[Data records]
- - - -
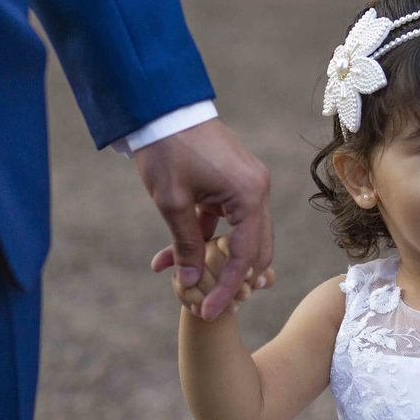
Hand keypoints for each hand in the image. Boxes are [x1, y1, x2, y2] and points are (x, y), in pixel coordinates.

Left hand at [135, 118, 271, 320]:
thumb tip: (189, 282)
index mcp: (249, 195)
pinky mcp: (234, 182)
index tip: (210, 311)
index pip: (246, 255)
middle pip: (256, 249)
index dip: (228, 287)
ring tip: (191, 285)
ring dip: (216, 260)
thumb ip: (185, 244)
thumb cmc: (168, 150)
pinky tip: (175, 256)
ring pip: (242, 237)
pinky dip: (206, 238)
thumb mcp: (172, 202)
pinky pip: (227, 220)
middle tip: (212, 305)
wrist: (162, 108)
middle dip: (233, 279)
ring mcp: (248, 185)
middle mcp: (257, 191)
- - - -
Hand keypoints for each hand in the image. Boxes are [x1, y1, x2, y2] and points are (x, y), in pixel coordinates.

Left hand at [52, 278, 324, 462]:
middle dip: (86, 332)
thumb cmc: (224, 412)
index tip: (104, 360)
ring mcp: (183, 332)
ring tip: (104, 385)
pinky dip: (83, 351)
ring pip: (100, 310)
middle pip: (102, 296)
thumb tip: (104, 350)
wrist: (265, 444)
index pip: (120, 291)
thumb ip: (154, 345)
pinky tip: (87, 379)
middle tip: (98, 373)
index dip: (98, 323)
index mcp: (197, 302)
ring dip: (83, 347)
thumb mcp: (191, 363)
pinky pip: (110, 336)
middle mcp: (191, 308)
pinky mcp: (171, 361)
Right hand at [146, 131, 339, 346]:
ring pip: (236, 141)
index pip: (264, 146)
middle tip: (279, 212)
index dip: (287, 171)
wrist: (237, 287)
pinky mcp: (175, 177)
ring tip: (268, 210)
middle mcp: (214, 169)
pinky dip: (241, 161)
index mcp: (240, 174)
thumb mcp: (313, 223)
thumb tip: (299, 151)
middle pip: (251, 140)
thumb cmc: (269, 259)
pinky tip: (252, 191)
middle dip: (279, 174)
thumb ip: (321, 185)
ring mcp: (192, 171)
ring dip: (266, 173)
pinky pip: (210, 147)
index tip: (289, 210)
- - - -
In the entries above, find the line holding "thumb cmc: (224, 412)" and the line holding "ring tip: (268, 210)"; print both of them and every line between, exactly, and nothing else.

Exercise answer:
thumb cmc: (224, 412)
index tip: (104, 360)
ring mcp: (183, 332)
ring tip: (104, 385)
pinky dip: (83, 351)
ring pip: (100, 310)
middle pip: (102, 296)
thumb tip: (104, 350)
wrist: (265, 444)
index pip: (120, 291)
thumb ip: (154, 345)
pinky tip: (87, 379)
middle tip: (98, 373)
index dip: (98, 323)
index mcp: (197, 302)
ring dip: (83, 347)
thumb mcp: (191, 363)
pinky pip: (110, 336)
middle mcp: (191, 308)
pinky mcp: (171, 361)
Right hand at [146, 131, 339, 346]:
ring pip: (236, 141)
index pip: (264, 146)
middle tip: (279, 212)
index dip: (287, 171)
wrist: (237, 287)
pinky mcp: (175, 177)
ring tip: (268, 210)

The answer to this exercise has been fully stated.